**TAREFAS OBRIGATÓRIAS**.
a. Segundo a notícia sobre o depoimento de Bolsonaro, que arma foi apreendida na blitz?
b. Reproduza, sem alterações, o trecho da notícia sobre o depoimento de Bolsonaro que vai de "Em depoimento já" até "comprometer sua cognição.", inclusive.

Bolsonaro presta depoimento à Polícia Civil sobre arma apreendida em blitz no DF
Da Redação
A Polícia Civil do Distrito Federal ouve nesta terça-feira (23) o ex-presidente Jair Bolsonaro sobre a apreensão de uma arma registrada em seu nome durante uma blitz realizada na semana passada em Brasília.
O depoimento será prestado presencialmente no condomínio onde Bolsonaro cumpre prisão domiciliar. A oitiva ocorrerá após o ministro Alexandre de Moraes, do Supremo Tribunal Federal (STF), negar pedido da Polícia Civil para que o procedimento fosse realizado por videoconferência, sob o argumento de que há restrições legais para o uso desse formato.
A arma apreendida é uma pistola Glock calibre 9 milímetros registrada em nome do ex-presidente. O armamento estava em um veículo conduzido por Estácio Leite da Silva Filho, militar do Gabinete de Segurança Institucional (GSI) responsável pela segurança de Bolsonaro.
Segundo as autoridades, a arma foi apreendida por não estar acompanhada do Certificado de Registro de Arma de Fogo (Craf), embora constasse como regularmente registrada nos sistemas oficiais.
Em depoimento já prestado à polícia, o militar afirmou que transportava a pistola para manutenção e que pretendia devolvê-la ao ex-presidente após o reparo.
A defesa de Bolsonaro informou ao STF que integrantes da equipe de segurança retiraram o percussor da arma, tornando-a inoperante, sem conhecimento prévio do ex-presidente. Os advogados alegam que a medida foi adotada em razão dos efeitos de medicamentos psiquiátricos utilizados por Bolsonaro, que poderiam comprometer sua cognição.

**ITENS LISTADOS**.
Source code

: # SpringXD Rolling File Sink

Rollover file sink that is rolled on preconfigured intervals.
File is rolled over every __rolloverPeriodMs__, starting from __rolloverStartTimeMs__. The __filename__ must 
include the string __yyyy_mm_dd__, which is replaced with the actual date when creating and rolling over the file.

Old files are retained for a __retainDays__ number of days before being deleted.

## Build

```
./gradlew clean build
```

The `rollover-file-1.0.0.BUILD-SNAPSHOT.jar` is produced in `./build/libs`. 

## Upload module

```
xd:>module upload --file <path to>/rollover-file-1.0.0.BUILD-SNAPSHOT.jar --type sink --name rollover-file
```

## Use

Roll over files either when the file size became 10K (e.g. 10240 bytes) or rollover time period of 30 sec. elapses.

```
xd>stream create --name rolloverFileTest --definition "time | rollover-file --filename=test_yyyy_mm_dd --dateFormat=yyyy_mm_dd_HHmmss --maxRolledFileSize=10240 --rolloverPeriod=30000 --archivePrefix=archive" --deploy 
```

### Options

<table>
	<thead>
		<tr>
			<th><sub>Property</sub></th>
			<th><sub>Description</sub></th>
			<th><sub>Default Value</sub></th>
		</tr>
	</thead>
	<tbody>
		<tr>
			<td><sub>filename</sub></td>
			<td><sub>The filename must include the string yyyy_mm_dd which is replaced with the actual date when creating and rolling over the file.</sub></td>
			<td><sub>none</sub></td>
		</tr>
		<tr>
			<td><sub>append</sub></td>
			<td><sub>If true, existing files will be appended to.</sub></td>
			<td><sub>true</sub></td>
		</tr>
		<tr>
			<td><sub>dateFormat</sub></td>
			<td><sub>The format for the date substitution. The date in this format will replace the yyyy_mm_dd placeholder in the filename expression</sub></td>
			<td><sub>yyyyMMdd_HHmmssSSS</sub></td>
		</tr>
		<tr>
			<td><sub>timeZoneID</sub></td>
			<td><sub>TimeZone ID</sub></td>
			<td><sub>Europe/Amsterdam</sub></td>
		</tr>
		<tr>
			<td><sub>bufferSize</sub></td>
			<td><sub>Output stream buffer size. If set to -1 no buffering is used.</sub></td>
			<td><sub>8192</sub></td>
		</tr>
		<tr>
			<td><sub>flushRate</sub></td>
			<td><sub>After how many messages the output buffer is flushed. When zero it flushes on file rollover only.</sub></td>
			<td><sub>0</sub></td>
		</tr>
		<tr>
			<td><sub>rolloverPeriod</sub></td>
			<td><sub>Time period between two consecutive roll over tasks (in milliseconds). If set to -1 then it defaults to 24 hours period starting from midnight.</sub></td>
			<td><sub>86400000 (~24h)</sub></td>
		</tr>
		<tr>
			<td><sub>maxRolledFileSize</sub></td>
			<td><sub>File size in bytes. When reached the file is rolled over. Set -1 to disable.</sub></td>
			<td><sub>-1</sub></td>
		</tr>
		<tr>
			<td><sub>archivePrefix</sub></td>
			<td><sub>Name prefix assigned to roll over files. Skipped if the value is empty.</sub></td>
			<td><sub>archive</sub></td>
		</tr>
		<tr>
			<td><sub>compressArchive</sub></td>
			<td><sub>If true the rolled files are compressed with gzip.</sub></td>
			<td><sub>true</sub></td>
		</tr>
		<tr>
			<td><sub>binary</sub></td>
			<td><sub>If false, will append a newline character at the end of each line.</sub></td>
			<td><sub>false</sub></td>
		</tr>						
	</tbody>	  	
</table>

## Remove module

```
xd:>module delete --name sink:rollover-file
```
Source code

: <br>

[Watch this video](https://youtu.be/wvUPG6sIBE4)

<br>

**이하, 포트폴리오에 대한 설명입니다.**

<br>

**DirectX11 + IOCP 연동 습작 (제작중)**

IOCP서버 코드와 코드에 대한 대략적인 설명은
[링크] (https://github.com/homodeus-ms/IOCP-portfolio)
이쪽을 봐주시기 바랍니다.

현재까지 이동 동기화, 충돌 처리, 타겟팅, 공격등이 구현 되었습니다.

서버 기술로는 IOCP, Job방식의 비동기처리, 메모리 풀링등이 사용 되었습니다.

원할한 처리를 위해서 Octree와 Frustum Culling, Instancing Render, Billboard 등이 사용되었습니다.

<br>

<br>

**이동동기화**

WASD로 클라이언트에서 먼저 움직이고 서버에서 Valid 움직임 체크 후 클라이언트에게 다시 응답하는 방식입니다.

**RESPOSTAS POR TAREFA**.
a. Uma pistola Glock calibre 9 milímetros registrada em nome do ex-presidente.

b.
Em depoimento já prestado à polícia, o militar afirmou que transportava a pistola para manutenção e que pretendia devolvê-la ao ex-presidente após o reparo.
A defesa de Bolsonaro informou ao STF que integrantes da equipe de segurança retiraram o percussor da arma, tornando-a inoperante, sem conhecimento prévio do ex-presidente. Os advogados alegam que a medida foi adotada em razão dos efeitos de medicamentos psiquiátricos utilizados por Bolsonaro, que poderiam comprometer sua cognição.